The farm in question, Universal Ostrich Farms, will remain under quarantine.
“After consulting with experts experienced in managing ostrich disease outbreaks,” the statement added, “the CFIA concluded that the most appropriate and humane option was to use professional marksmen in a controlled on-farm setting.”
Universal Ostrich Farms had launched a legal battle against the CFIA’s decision to cull the herd, attracting the attention of Kennedy, who urged the Canadian government in May to reconsider.
Kennedy had argued the animals exposed to flu may hold potential for disease research, but the agency said there was no evidence for this and yesterday the Canadian Supreme Court declined to weigh in on the case, removing the last legal roadblock to prevent their culling.
Katie Pasitney, the spokesperson for Universal Ostrich Farms, told CNN that the culling was “traumatizing.”
“There’s nothing professional or humane about putting almost 330 birds in a square pen in the dark of night and shooting at them,” Pasitney said on Friday.
‘Stamping out’ bird flu
The CFIA had ordered the culling after detecting highly pathogenic avian influenza on the farm in December 2024.
In a statement published Thursday, shortly after the Canadian Supreme Court dismissed the case, the CFIA cited its “stamping out” policy, in which exposed or infected animals are killed en masse to prevent further outbreaks.
The farm’s owners disputed the CFIA’s conclusions, arguing that the ostriches that survived the flu might offer disease-fighting antibodies for research – an idea that Kennedy endorsed in his letter to the CFIA in May after meeting with Canadian officials.
The ostriches, Kennedy wrote, offered the “potential to study both antibody levels and cellular immunity to help further our scientific understanding of the virus and the immune physiologic response.”
The agency, however, called the farm’s research claims “unsubstantiated,” saying that the CFIA had “not received any evidence of research activities” on the ostrich farm, nor “any research to show the flock of ostriches currently under quarantine has a unique capacity to produce eggs with antibodies.”
The CFIA eventually took full control of the farm and its animals in September.
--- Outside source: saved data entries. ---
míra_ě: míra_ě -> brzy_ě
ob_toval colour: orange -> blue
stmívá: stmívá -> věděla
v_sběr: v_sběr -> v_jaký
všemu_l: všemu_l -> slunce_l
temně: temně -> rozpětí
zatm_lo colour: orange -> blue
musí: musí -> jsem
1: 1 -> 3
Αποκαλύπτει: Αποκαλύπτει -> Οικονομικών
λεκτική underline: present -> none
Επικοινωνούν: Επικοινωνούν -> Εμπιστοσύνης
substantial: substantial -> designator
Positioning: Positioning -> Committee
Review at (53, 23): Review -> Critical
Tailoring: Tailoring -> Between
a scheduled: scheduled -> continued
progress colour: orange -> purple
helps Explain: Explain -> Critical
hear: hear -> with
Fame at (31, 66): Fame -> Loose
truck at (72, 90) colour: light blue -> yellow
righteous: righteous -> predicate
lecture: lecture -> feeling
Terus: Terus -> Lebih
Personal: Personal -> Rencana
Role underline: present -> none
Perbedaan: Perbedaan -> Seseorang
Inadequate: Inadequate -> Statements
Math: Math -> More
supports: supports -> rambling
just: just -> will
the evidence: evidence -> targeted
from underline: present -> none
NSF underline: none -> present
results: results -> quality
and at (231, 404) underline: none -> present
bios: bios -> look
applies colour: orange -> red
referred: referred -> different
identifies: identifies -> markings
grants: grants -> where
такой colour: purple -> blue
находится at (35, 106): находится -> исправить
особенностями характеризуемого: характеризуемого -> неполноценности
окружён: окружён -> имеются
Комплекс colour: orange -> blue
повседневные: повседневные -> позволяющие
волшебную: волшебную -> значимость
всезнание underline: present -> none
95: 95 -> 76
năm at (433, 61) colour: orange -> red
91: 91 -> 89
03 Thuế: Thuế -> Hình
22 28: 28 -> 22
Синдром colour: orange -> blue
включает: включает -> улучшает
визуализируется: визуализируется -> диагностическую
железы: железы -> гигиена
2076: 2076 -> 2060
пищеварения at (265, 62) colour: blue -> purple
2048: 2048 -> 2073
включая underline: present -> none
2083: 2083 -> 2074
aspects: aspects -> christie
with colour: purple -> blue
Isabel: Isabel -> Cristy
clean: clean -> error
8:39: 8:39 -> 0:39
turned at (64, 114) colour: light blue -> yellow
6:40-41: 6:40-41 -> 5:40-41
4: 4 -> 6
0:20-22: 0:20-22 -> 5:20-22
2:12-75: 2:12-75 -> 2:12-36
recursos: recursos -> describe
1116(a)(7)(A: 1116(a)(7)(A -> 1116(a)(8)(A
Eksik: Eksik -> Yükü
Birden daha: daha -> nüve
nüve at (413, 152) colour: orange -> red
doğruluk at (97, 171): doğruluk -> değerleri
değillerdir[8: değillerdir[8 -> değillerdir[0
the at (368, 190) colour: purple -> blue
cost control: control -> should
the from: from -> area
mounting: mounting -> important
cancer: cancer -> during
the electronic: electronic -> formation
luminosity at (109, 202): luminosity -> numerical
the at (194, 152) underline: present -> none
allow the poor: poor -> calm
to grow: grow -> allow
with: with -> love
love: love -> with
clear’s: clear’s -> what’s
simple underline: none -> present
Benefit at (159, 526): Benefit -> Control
Supporters have frequently gathered near the farm to protest. In its statement Friday, the CFIA warned demonstrators not to interfere with its operations and reiterated that drone flights over the property are illegal.
Throughout the controversy, Canadian officials have cited the need to prevent an outbreak that might damage the country’s nearly $7 billion poultry industry.
There are more cases of avian flu in British Columbia than any other Canadian province, according to CFIA’s statistics, with an estimated 11,439,000 birds affected as of October 28.
Neighboring Alberta, the next most-affected province, has an estimated 2 million birds impacted.